> Your objective: From the data that follows, copy every line holding the string "lines".

▼

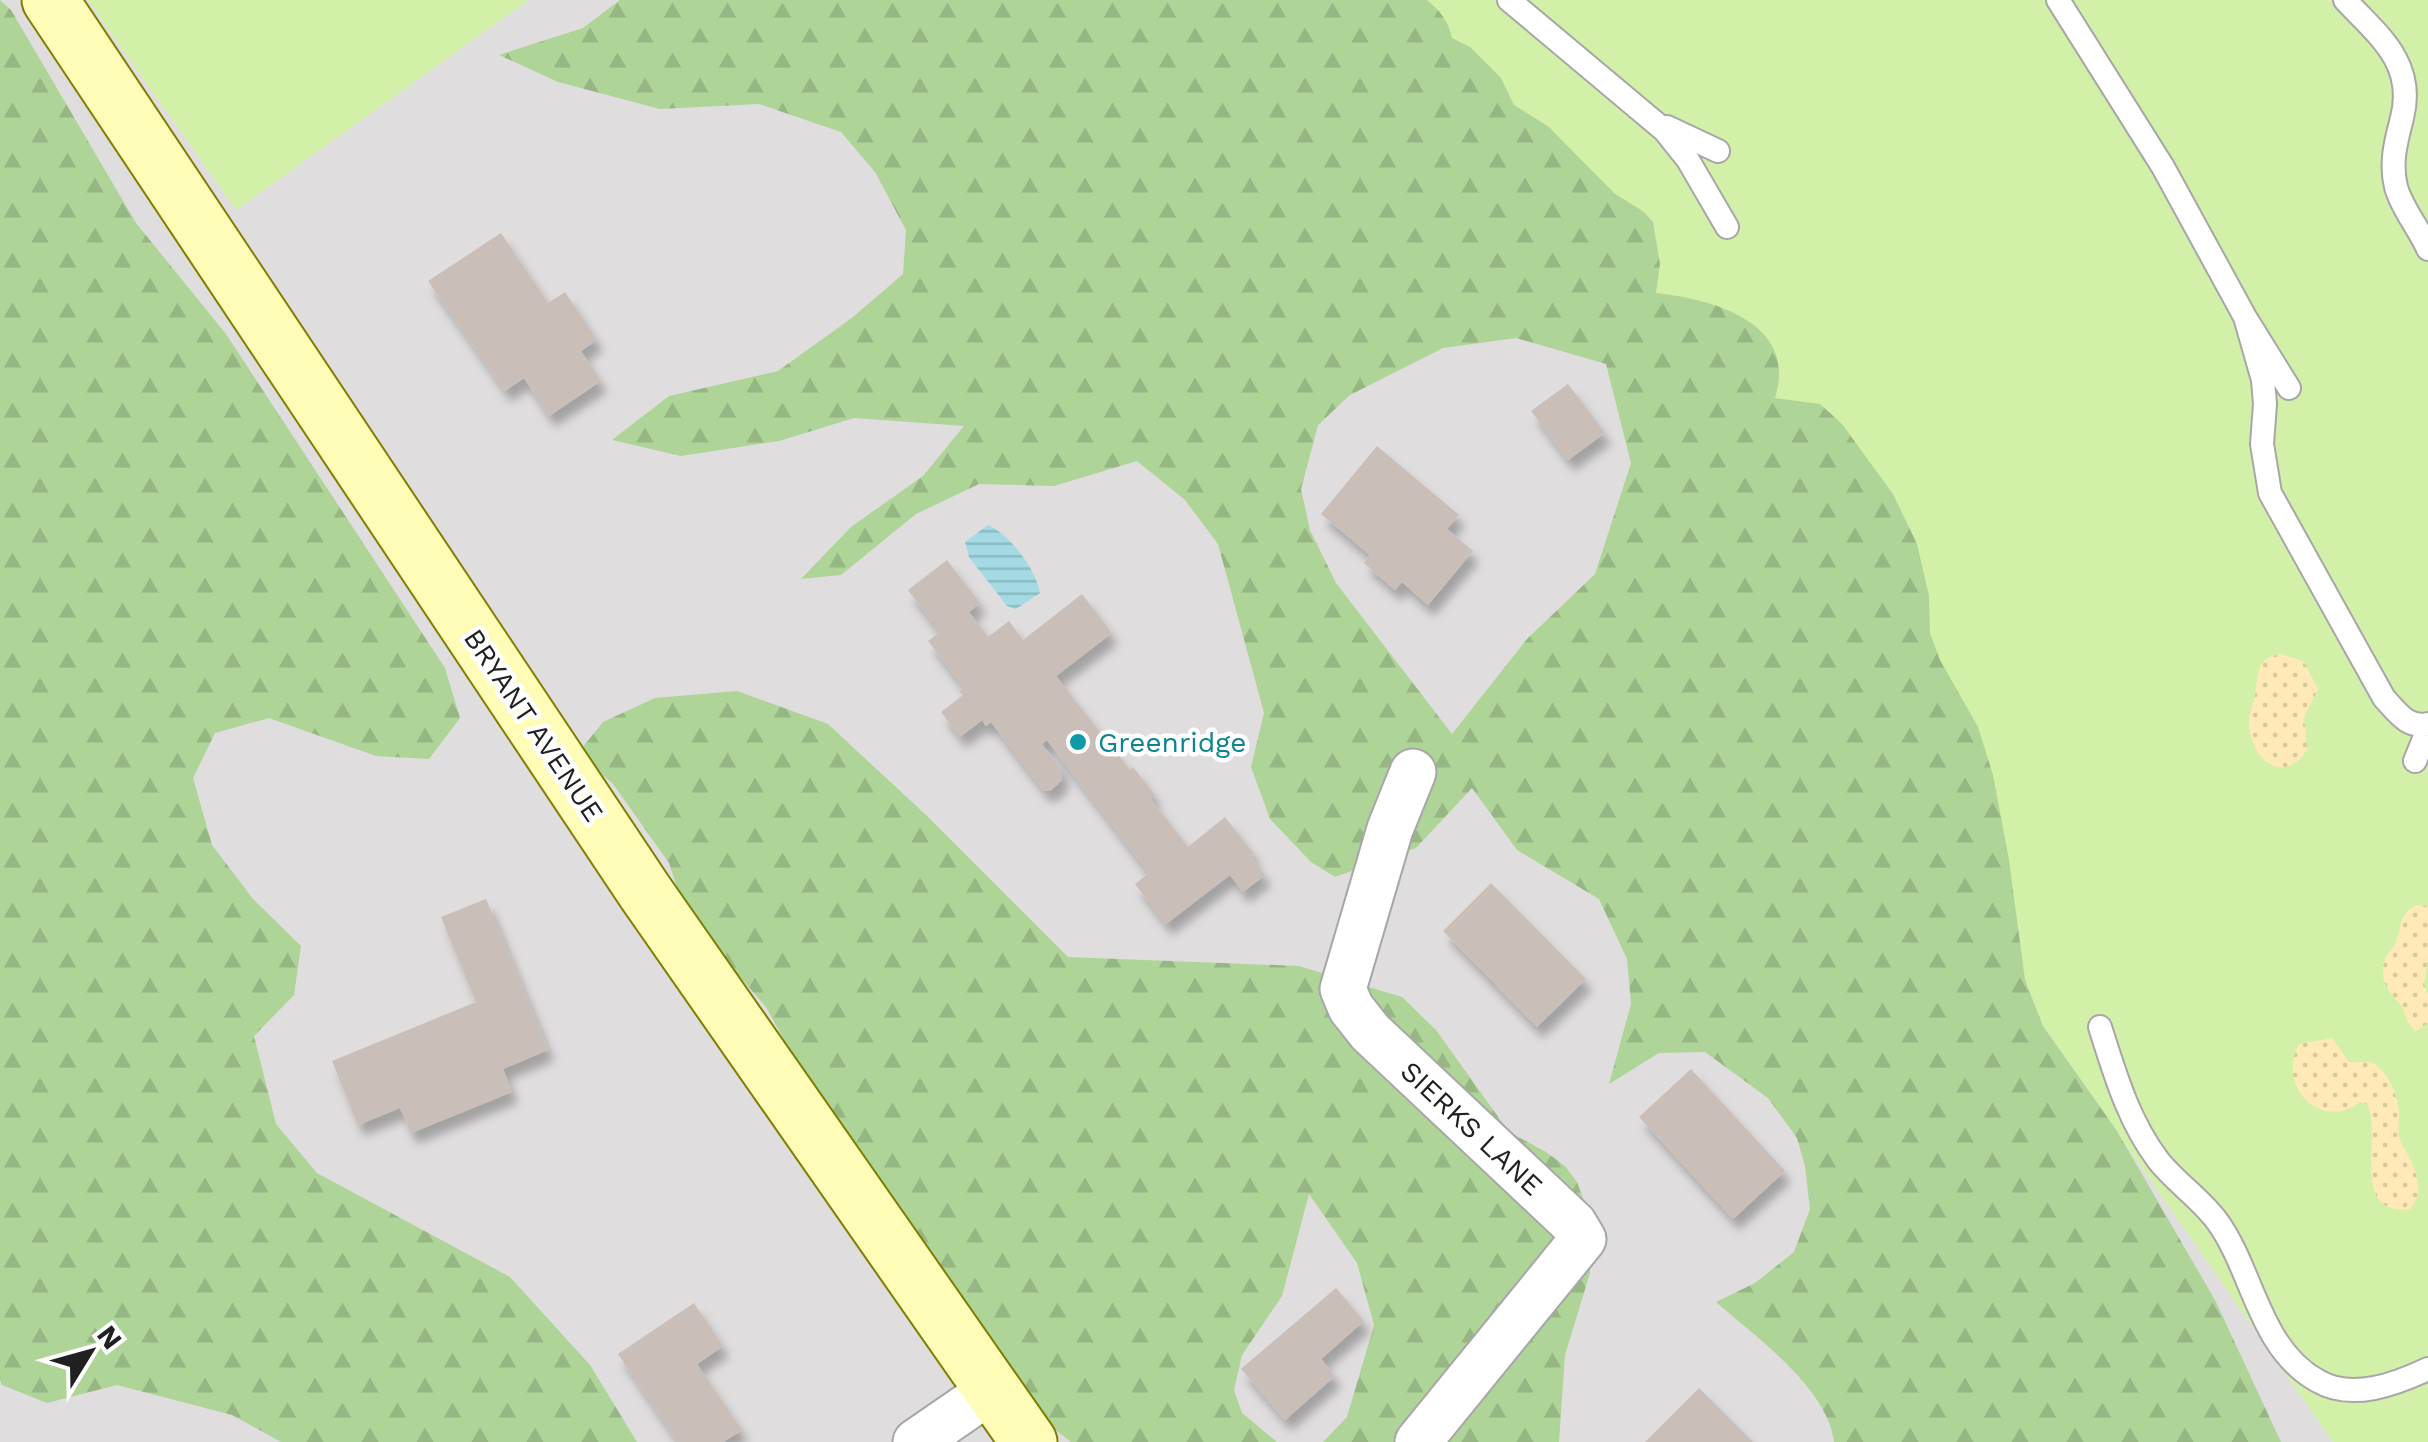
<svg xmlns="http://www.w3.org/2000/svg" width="2428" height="1442" font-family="'Work Sans',sans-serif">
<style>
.residential{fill:#dfdddd}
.grass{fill:#d2f0a8}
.forest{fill:url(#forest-firs);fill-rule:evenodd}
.sand{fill:url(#sand-dots)}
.water{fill:url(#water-rules)}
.building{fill:#cabeb9;filter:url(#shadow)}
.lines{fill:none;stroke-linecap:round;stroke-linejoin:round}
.lane-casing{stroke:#a7a7a7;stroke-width:26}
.street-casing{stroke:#a7a7a7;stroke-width:49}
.secondary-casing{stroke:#7d7f00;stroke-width:59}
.lane{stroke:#fff;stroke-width:22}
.street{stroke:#fff;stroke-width:45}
.secondary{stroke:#fffcb7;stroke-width:55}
.culture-dot{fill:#0f9aa8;stroke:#fff;stroke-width:4}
.labels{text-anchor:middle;stroke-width:9;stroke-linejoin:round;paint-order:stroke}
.street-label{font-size:28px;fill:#202020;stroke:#fff}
.culture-label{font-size:28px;fill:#0d838f;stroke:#fff;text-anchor:start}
</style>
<defs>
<pattern id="forest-firs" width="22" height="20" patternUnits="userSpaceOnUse" patternTransform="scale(2.5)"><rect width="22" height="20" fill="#afd498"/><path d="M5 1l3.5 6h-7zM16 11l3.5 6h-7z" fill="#96b683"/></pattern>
<pattern id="sand-dots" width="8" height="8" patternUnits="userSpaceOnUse" patternTransform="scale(2.5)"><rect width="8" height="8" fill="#ffeab7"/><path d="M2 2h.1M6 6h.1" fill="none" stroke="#dac89d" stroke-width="1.8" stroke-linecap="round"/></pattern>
<pattern id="water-rules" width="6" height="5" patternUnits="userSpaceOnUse" patternTransform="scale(2.5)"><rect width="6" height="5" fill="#a3dae3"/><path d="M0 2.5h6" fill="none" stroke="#8cbbc2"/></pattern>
<filter id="shadow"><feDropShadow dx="6" dy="11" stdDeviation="5" flood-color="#0004"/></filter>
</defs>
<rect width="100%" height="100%" fill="#f2ede6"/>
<!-- residential -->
<path class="residential" d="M0,0H88L236,210L529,0H1379L1993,954L2333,1442H0Z"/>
<!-- grass -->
<path class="grass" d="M88,0H529L236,210Z
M1379,0H2428V1442H2333L1993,954Z"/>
<!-- forest -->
<path class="forest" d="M0,0L11,10L136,223L226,334L445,668L460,718L429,759L376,756L269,718L215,733L193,778L212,845L253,899L301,946L294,995L254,1036L276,1124L317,1173L510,1277L590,1365L637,1442H281L232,1415L117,1385L47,1403L2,1385L0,1380Z
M620,0H1427C1440,11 1448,20 1452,38L1470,47L1501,78L1514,105L1549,127L1614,193L1644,212L1653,222L1660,264L1656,293C1712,299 1799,322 1775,398L1820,404L1842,424L1893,494L1917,544L1929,596L1930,633L1940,660L1978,727L1993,775L2009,860L2025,980L2043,1026L2117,1131L2215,1300L2281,1442H1834C1828,1388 1755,1336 1716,1302L1755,1283L1794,1252L1810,1209L1805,1166L1797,1138L1768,1098L1705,1052L1659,1053L1609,1084L1631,1004L1627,959L1599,899L1517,850L1472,788L1416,848L1335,877L1311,862L1270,819L1251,767L1264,713L1218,544L1185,500L1137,461L1054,486L979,484L916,514L841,575L801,579L851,527L923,476L964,426L854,418L779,441L681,456L612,440L669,396L778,371L853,317L903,274L906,230L875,172L841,132L759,104L660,109L558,82L499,55L583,28ZM1516,338L1606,364L1631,463L1595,574L1527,639L1452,734L1336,583L1310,530L1301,489L1318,425L1350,395L1443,348Z
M737,691L828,724L926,815L1068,957L1299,966L1402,997L1436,1030L1509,1132L1546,1152L1565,1166L1577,1182L1587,1209L1590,1273L1565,1355L1559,1442H1323L1347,1417L1374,1325L1357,1263L1309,1194L1282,1296L1242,1355L1234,1390L1242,1413L1277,1442H1071L1052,1427L980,1347L855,1169L766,1007L686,914L669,863L613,784L578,753L603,722L655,698Z"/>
<!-- sand -->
<path class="sand" d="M2281,654L2304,662L2318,689L2304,717L2307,750C2281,789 2249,756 2249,720C2249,712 2254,704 2255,696C2259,674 2254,659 2281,654Z
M2416,905L2428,906V957L2424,984L2428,995V1023L2416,1031C2405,1023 2407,1014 2400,1004C2389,991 2378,980 2385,960C2388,952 2395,947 2397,939C2402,924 2400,913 2416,905Z
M2332,1038L2349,1062C2356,1063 2365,1060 2372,1063C2387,1069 2397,1095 2399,1110C2400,1121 2396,1132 2401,1142C2413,1164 2428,1189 2410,1209C2347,1217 2384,1132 2367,1104L2360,1102C2321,1132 2276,1087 2299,1044Z"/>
<!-- water -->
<path class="water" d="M988,525C1010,535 1036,569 1040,593L1016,609L1007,606L969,557L965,542Z"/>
<!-- building -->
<path class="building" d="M501,233L548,303L565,292L597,340L581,351L601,381L549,416L524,378L505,391L428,281Z
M1568,384L1605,433L1568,460L1531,411Z
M1377,446L1459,515L1447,529L1473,551L1428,605L1402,582L1395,590L1364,563L1370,555L1321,514Z
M947,560L980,603L969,612L988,637L1009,621L1023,640L1082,594L1112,633L1056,676L1130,770L1133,767L1155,795L1150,798L1188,847L1225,817L1254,854L1251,857L1265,875L1243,892L1230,875L1166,924L1135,884L1149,873L1047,740L1042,744L1062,770V780L1050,791L1043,790L991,722L986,726L982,720L960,737L941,712L963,695L959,692L964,688L928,641L940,632L908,590Z
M1491,883L1586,979L1537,1027L1443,931Z
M486,899L548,1050L503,1069L512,1092L411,1133L400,1108L358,1125L332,1061L476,1002L441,917Z
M1691,1069L1785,1171L1733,1219L1639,1117Z
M1336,1288L1364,1321L1321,1359L1335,1376L1285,1420L1241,1369Z
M694,1303L723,1346L697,1364L742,1430L723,1442H678L618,1354Z
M1699,1388L1753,1442H1645Z"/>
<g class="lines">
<!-- lane casing -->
<g class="lane-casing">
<path id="lane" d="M1509,0L1664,130L1688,160L1727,227
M2058,0L2163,167L2245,317L2289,388
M2345,0C2378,35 2416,63 2402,118C2396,141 2390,163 2396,187C2402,209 2419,228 2428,249
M1667,127L1718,151
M2245,317L2263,380L2265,404L2262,444L2270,493L2384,698C2397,712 2408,729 2428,724
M2415,761L2428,729
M2100,1027C2115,1074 2128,1120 2158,1160C2175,1182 2200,1198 2217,1221C2253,1270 2259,1349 2318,1381C2352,1401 2396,1384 2428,1369"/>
</g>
<!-- street casing -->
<g class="street-casing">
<path id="street" d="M1413,772L1390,829L1343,989L1351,1008L1370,1032L1574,1224L1583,1239L1418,1442
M916,1442L993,1389"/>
</g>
<!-- secondary casing -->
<g class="secondary-casing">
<path id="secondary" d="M50,0L645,892L1029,1442"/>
</g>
<!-- lane -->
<use href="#lane" class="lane"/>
<!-- street -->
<use href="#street" class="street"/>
<!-- secondary -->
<use href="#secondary" class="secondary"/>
</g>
<!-- markers -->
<circle class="culture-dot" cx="1078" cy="742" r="10"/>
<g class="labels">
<!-- street labels -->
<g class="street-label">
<text transform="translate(534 725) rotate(56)" y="10">BRYANT AVENUE</text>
<text transform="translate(1472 1128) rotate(43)" y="10">SIERKS LANE</text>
</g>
<!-- culture labels -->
<g class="culture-label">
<text x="1098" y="752">Greenridge</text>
</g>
</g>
<!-- north arrow -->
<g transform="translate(90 1352) rotate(53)" stroke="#ffffff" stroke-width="8" paint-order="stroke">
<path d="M0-8L18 38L0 25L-18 38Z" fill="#202020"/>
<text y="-15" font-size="28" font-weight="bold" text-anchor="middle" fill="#202020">N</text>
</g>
</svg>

▲

> Response:
.lines{fill:none;stroke-linecap:round;stroke-linejoin:round}
<g class="lines">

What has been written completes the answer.